En marge du colloque du PQ sur la création de la richesse, dimanche, Mme Marois a expliqué que les membres du parti étaient irrités de voir quelques ténors de gauche avoir davantage voix au chapitre que les militants de la base. «Il y avait un bruit de fond dans le parti, les gens ne se reconnaissaient plus dans cette institution, ils avaient l'impression qu'ils se faisaient littéralement tasser», a dit Mme Marois.

L'opération était délicate du point de vue des relations publiques - le rassemblement proposait justement un recentrage du PQ vers des objectifs comme l'enrichissement personnel, et mettait de côté les interventions tous azimuts de l'État. Un «virage» ni à droite ni à gauche, mais «vers le gros bon sens», a résumé Mme Marois dimanche.

Le comité exécutif péquiste a décidé de couper les ponts immédiatement avec ce regroupement proche des centrales syndicales. Au prochain congrès, au printemps 2011, on abolira le principe même des clubs politiques au sein du PQ.

Selon Mme Marois, cette décision n'est pas la conséquence d'une prise de position en particulier, «c'est l'ensemble de l'oeuvre», a-t-elle dit, rappelant que le groupe avait accumulé une revue de presse considérable à force de prendre ses distances avec les positions de la direction du PQ.

À certaines occasions, l'agacement est venu d'ailleurs - des informations confidentielles du comité exécutif péquiste sur la stratégie pour le prochain congrès s'étaient retrouvées sur le site du club politique, a rappelé Mme Marois.

Sonnés et amers, les deux ténors du groupe, Marc Laviolette et Pierre Dubuc, sont partis avant le discours de la chef péquiste. «On ne claque pas la porte, on la ferme doucement», a dit ironiquement M. Laviolette, qui se propose de devenir un «péquiste indépendant». «Pour l'instant, on est des péquistes libres, on ne servira pas de caution pour ça.»

«Du point de vue démocratique, cette décision n'est pas glorieuse, a laissé tomber M. Laviolette.

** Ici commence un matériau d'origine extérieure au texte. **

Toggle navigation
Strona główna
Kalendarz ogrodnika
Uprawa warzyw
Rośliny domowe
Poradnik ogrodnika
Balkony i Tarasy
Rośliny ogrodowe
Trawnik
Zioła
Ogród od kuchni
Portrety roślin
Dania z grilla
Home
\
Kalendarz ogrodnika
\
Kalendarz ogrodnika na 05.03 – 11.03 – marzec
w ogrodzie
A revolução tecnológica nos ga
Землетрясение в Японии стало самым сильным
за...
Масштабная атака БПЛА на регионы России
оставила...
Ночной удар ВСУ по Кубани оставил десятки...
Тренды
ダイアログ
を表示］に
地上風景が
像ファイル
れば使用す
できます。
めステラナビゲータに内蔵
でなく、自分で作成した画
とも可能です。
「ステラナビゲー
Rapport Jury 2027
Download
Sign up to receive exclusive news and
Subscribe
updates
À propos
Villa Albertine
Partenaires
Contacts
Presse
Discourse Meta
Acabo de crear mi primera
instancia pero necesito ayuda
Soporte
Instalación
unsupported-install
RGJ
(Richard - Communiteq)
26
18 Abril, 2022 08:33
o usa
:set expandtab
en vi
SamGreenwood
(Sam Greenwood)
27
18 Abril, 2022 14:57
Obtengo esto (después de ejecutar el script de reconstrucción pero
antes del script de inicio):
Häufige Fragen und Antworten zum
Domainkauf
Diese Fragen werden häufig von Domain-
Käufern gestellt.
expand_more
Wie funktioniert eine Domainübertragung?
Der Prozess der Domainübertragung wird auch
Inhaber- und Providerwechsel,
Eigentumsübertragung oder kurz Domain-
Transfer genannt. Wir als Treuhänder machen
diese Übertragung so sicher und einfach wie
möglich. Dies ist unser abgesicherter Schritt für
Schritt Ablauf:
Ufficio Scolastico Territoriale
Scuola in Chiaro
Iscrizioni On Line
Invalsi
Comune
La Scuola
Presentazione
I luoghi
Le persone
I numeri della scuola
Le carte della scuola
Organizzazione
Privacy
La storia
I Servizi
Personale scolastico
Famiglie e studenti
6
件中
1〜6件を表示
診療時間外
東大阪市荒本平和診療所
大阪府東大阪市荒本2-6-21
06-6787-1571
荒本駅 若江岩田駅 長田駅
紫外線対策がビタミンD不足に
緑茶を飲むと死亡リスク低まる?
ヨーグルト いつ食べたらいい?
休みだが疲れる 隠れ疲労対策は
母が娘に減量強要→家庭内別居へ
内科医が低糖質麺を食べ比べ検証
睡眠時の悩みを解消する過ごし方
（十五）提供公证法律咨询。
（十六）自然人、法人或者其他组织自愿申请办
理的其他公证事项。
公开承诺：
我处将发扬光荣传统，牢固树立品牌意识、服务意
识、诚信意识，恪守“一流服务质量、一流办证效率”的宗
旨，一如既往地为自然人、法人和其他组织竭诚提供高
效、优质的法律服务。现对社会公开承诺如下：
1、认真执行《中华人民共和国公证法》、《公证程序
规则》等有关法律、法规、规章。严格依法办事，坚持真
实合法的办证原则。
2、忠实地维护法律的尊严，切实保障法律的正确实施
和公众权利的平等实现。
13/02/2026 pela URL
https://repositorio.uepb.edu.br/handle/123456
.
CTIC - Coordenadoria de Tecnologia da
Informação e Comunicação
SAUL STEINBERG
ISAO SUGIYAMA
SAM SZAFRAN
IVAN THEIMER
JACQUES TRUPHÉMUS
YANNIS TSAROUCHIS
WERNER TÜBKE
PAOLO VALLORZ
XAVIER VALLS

Si on avait été des béni-oui-oui, on serait encore reconnus comme club politique. C'est la pensée unique, une seule idée. Si vous ne l'appuyez pas, vous ne jouez pas. C'est ce qu'ils pensent, mais on n'est pas d'accord», a dit l'ancien président de la CSN.

«Mme Marois cherche à se distancer des organisations syndicales», selon M. Laviolette. Sa déclaration selon laquelle elle trouvait les demandes du front commun trop gourmandes en était un premier signe. «J'ai hâte de voir Mme Marois quand elle va demander l'appui des centrales aux prochaines élections... quelle sera la chaleur des travailleurs à l'endroit de son parti», a affirmé M. Laviolette.

Son collègue Pierre Dubuc voit dans cette abolition le signe le plus net du «virage à droite» du PQ. «On est toujours d'accord avec le programme du PQ adopté en 2005», a-t-il rappelé.

À huis clos

Contre leur habitude, les péquistes ont débattu à huis clos dimanche de leurs résolutions d'urgence: l'une d'elle proposait qu'on «blâme le SPQ libre pour ses prises de position publiques dans les médias plutôt qu'à l'intérieur des instances du parti».

«Il y avait une dichotomie entre le statut de membre actif dans le parti, les poseurs de pancartes, les gens qui font les élections, et ce statut particulier accordé à un groupe qui pouvait prendre la parole sur presque tous les sujets et s'opposer au parti. Les militants ne l'acceptaient pas», a résumé Sylvain Simard, député de Richelieu.

«C'était un parti dans le parti», a estimé le président du PQ, Jonathan Valois.

«On ne tourne pas à droite. Je suis proche des idées de MM. Laviolette et Dubuc. On ne chasse pas les progressistes, ils sont les bienvenus s'ils veulent rester actifs au PQ», a dit Agnès Maltais, députée de Chauveau.

Le SPQ libre a été formé en 2005 quand, sous Bernard Landry, le PQ avait décidé de faire de la place à des clubs politiques, imitant en cela les grands partis politiques français. Cinq ans plus tard, un seul groupe a vu le jour, avec comme chef de file l'ancien président de la CSN Marc Laviolette et Pierre Dubuc, ex-candidat à la direction du PQ et éditeur de L'Aut'Journal. «Cela partait d'un bon sentiment», a rappelé Sylvain Simard, soulignant qu'à l'époque, on assistait à la construction de Québec solidaire, autre parti susceptible d'attirer des péquistes de gauche.

Joint dimanche, Bernard Landry n'a pas voulu critiquer la décision de saborder le club de gauche. «Quand le SPQ libre a été formé, je préparais un autre groupe, les «entrepreneurs pour la souveraineté», qui aurait fait contrepoids. Mais il n'y en a jamais eu», a dit Bernard Landry, qui avait annoncé, au congrès de juin 2005, sa démission à la surprise générale.